RECORDED DATA:

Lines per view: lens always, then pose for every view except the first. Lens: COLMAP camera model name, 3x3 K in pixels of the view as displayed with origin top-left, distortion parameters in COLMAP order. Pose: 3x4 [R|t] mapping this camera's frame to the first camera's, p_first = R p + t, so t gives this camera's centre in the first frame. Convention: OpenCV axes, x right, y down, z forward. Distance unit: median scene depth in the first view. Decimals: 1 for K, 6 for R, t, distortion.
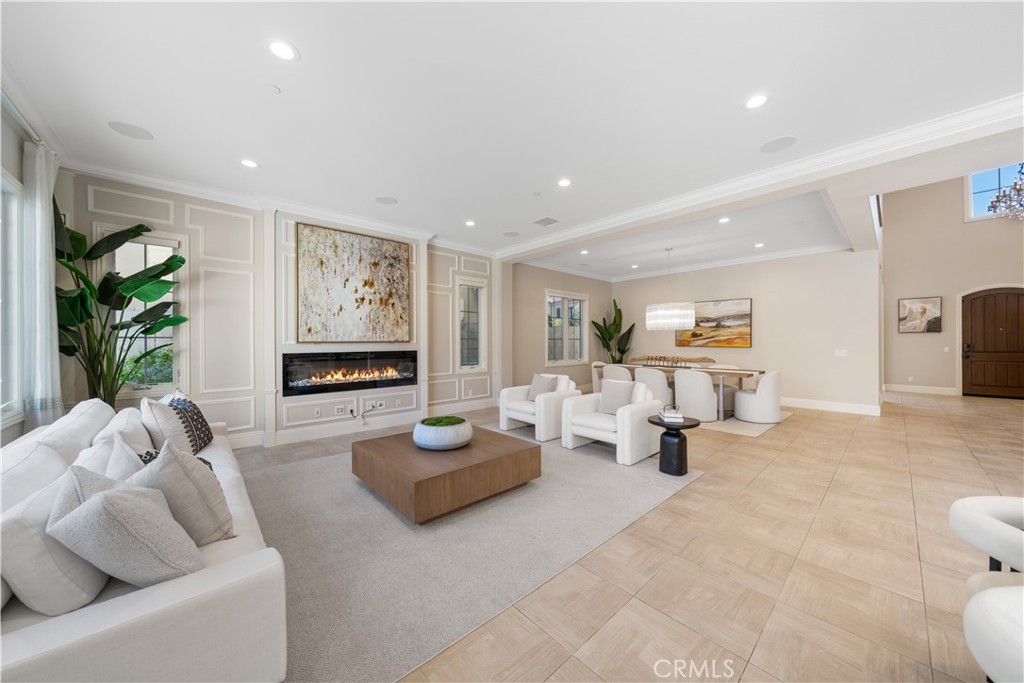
lens RADIAL K [[349.0, 0, 510.9], [0, 349.0, 341.1], [0, 0, 1]] dist [-0.007576, 0.000022]
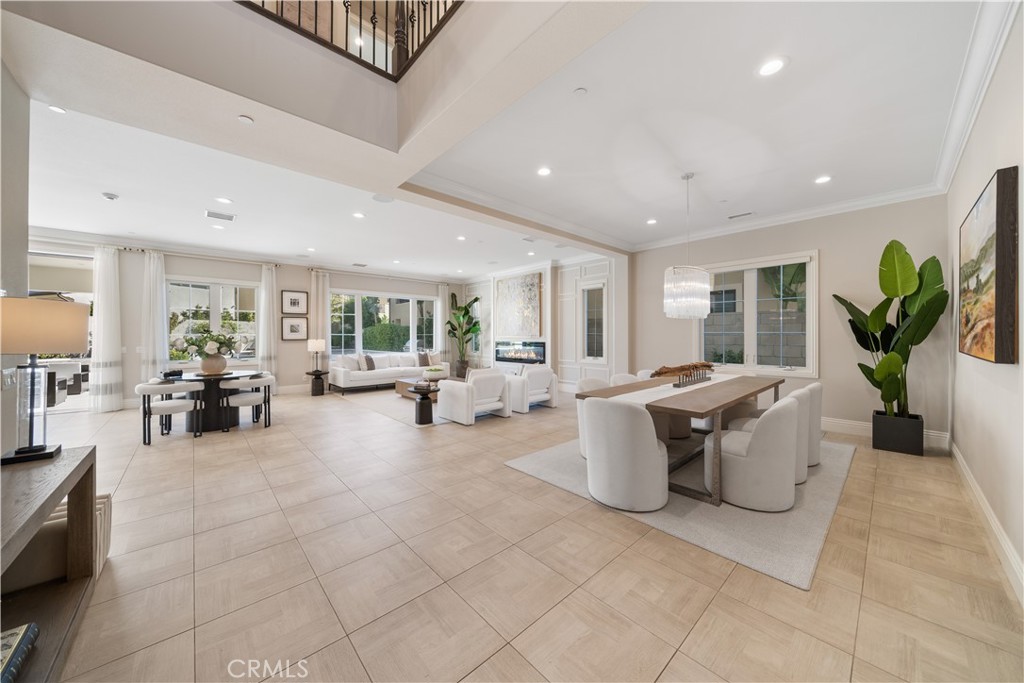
lens RADIAL K [[349.0, 0, 508.7], [0, 349.0, 335.8], [0, 0, 1]] dist [-0.007576, 0.000022]
pose [[-0.000094, 0.002985, -0.999996, 1.371836], [0.002993, 0.999991, 0.002985, -0.005151], [0.999996, -0.002992, -0.000103, 0.947006]]
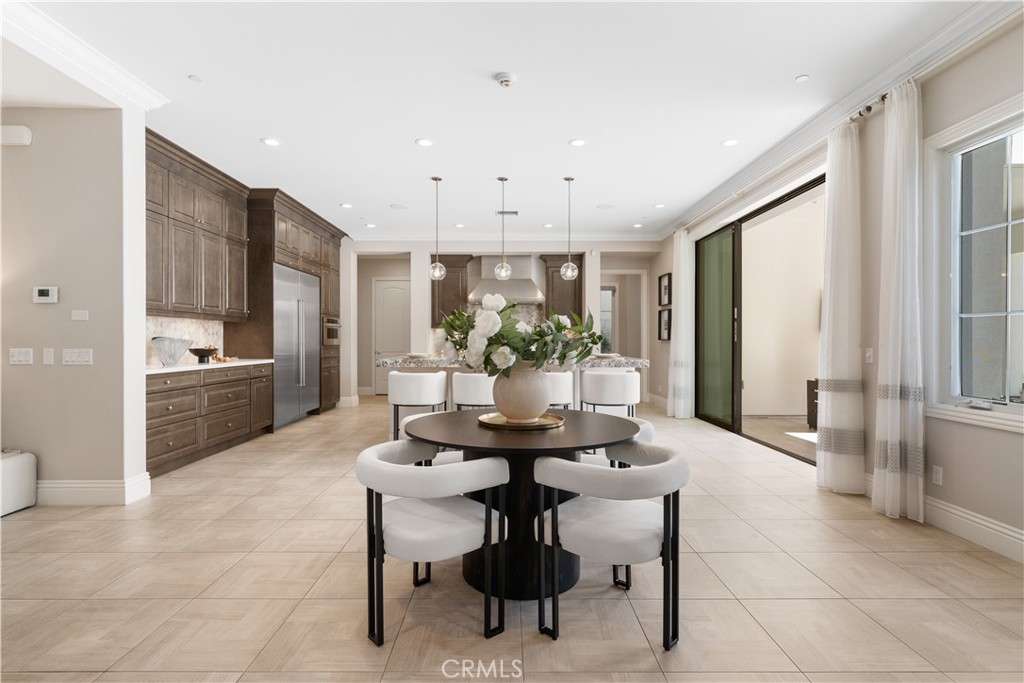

YOUR INSTRUCTIONS: Please copy the data above exactly; the pictures do not belong in the copy.

OUTPUT OF THE TASK:
Lines per view: lens always, then pose for every view except the first. Lens: COLMAP camera model name, 3x3 K in pixels of the view as displayed with origin top-left, distortion parameters in COLMAP order. Pose: 3x4 [R|t] mapping this camera's frame to the first camera's, p_first = R p + t, so t gives this camera's centre in the first frame. Convention: OpenCV axes, x right, y down, z forward. Distance unit: median scene depth in the first view. Decimals: 1 for K, 6 for R, t, distortion.
lens RADIAL K [[349.0, 0, 510.9], [0, 349.0, 341.1], [0, 0, 1]] dist [-0.007576, 0.000022]
lens RADIAL K [[349.0, 0, 508.7], [0, 349.0, 335.8], [0, 0, 1]] dist [-0.007576, 0.000022]
pose [[-0.000094, 0.002985, -0.999996, 1.371836], [0.002993, 0.999991, 0.002985, -0.005151], [0.999996, -0.002992, -0.000103, 0.947006]]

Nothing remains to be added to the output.